TASK REQUIREMENTS >>
Your output must match the records below character for character.

Stored items

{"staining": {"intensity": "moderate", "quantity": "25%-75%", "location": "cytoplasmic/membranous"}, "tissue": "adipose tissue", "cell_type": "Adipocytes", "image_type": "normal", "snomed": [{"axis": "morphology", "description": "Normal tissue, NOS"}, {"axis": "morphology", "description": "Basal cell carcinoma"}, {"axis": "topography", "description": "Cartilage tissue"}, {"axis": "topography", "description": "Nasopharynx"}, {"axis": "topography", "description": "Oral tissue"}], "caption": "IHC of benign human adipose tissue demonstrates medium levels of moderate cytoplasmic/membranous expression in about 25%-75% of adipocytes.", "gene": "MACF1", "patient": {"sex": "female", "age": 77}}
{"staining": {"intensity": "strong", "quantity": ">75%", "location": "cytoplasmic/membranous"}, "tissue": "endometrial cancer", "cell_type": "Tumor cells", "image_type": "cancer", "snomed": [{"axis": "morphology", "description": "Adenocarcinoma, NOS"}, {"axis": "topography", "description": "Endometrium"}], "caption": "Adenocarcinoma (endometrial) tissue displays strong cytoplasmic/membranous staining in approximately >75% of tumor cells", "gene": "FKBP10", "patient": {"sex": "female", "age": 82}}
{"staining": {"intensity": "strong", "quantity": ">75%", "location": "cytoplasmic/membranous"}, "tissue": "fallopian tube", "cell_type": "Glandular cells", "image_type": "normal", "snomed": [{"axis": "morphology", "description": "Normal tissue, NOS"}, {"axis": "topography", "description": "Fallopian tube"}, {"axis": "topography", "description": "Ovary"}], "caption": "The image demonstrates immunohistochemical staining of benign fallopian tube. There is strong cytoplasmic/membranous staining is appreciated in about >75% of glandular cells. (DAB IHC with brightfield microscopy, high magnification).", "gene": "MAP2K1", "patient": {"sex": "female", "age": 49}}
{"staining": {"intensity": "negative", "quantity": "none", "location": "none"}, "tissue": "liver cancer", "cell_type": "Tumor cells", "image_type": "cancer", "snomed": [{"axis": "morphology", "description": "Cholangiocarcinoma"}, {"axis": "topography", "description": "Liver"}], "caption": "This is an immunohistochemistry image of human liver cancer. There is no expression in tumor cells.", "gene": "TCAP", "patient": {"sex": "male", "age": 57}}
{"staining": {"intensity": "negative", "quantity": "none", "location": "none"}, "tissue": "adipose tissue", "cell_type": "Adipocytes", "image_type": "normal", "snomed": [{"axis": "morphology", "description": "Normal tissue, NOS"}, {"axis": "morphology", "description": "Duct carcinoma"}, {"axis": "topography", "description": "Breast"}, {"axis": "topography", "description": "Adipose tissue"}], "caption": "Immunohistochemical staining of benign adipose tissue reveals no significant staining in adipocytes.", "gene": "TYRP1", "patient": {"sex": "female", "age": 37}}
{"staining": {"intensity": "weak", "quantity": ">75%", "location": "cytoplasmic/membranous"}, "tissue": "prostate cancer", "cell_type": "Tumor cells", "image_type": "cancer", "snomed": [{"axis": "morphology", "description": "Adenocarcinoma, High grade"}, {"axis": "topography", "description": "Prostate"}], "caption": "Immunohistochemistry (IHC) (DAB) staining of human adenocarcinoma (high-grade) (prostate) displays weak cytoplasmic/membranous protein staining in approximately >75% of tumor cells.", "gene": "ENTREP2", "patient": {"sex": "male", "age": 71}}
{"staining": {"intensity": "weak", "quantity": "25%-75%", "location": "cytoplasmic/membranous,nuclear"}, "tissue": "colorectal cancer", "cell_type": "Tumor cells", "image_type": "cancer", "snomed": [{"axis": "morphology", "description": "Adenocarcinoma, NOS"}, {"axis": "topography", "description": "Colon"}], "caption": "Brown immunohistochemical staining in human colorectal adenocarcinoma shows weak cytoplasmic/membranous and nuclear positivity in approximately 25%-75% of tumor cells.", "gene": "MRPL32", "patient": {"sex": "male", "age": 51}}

ANSWER SECTION >>
{"staining": {"intensity": "moderate", "quantity": "25%-75%", "location": "cytoplasmic/membranous"}, "tissue": "adipose tissue", "cell_type": "Adipocytes", "image_type": "normal", "snomed": [{"axis": "morphology", "description": "Normal tissue, NOS"}, {"axis": "morphology", "description": "Basal cell carcinoma"}, {"axis": "topography", "description": "Cartilage tissue"}, {"axis": "topography", "description": "Nasopharynx"}, {"axis": "topography", "description": "Oral tissue"}], "caption": "IHC of benign human adipose tissue demonstrates medium levels of moderate cytoplasmic/membranous expression in about 25%-75% of adipocytes.", "gene": "MACF1", "patient": {"sex": "female", "age": 77}}
{"staining": {"intensity": "strong", "quantity": ">75%", "location": "cytoplasmic/membranous"}, "tissue": "endometrial cancer", "cell_type": "Tumor cells", "image_type": "cancer", "snomed": [{"axis": "morphology", "description": "Adenocarcinoma, NOS"}, {"axis": "topography", "description": "Endometrium"}], "caption": "Adenocarcinoma (endometrial) tissue displays strong cytoplasmic/membranous staining in approximately >75% of tumor cells", "gene": "FKBP10", "patient": {"sex": "female", "age": 82}}
{"staining": {"intensity": "strong", "quantity": ">75%", "location": "cytoplasmic/membranous"}, "tissue": "fallopian tube", "cell_type": "Glandular cells", "image_type": "normal", "snomed": [{"axis": "morphology", "description": "Normal tissue, NOS"}, {"axis": "topography", "description": "Fallopian tube"}, {"axis": "topography", "description": "Ovary"}], "caption": "The image demonstrates immunohistochemical staining of benign fallopian tube. There is strong cytoplasmic/membranous staining is appreciated in about >75% of glandular cells. (DAB IHC with brightfield microscopy, high magnification).", "gene": "MAP2K1", "patient": {"sex": "female", "age": 49}}
{"staining": {"intensity": "negative", "quantity": "none", "location": "none"}, "tissue": "liver cancer", "cell_type": "Tumor cells", "image_type": "cancer", "snomed": [{"axis": "morphology", "description": "Cholangiocarcinoma"}, {"axis": "topography", "description": "Liver"}], "caption": "This is an immunohistochemistry image of human liver cancer. There is no expression in tumor cells.", "gene": "TCAP", "patient": {"sex": "male", "age": 57}}
{"staining": {"intensity": "negative", "quantity": "none", "location": "none"}, "tissue": "adipose tissue", "cell_type": "Adipocytes", "image_type": "normal", "snomed": [{"axis": "morphology", "description": "Normal tissue, NOS"}, {"axis": "morphology", "description": "Duct carcinoma"}, {"axis": "topography", "description": "Breast"}, {"axis": "topography", "description": "Adipose tissue"}], "caption": "Immunohistochemical staining of benign adipose tissue reveals no significant staining in adipocytes.", "gene": "TYRP1", "patient": {"sex": "female", "age": 37}}
{"staining": {"intensity": "weak", "quantity": ">75%", "location": "cytoplasmic/membranous"}, "tissue": "prostate cancer", "cell_type": "Tumor cells", "image_type": "cancer", "snomed": [{"axis": "morphology", "description": "Adenocarcinoma, High grade"}, {"axis": "topography", "description": "Prostate"}], "caption": "Immunohistochemistry (IHC) (DAB) staining of human adenocarcinoma (high-grade) (prostate) displays weak cytoplasmic/membranous protein staining in approximately >75% of tumor cells.", "gene": "ENTREP2", "patient": {"sex": "male", "age": 71}}
{"staining": {"intensity": "weak", "quantity": "25%-75%", "location": "cytoplasmic/membranous,nuclear"}, "tissue": "colorectal cancer", "cell_type": "Tumor cells", "image_type": "cancer", "snomed": [{"axis": "morphology", "description": "Adenocarcinoma, NOS"}, {"axis": "topography", "description": "Colon"}], "caption": "Brown immunohistochemical staining in human colorectal adenocarcinoma shows weak cytoplasmic/membranous and nuclear positivity in approximately 25%-75% of tumor cells.", "gene": "MRPL32", "patient": {"sex": "male", "age": 51}}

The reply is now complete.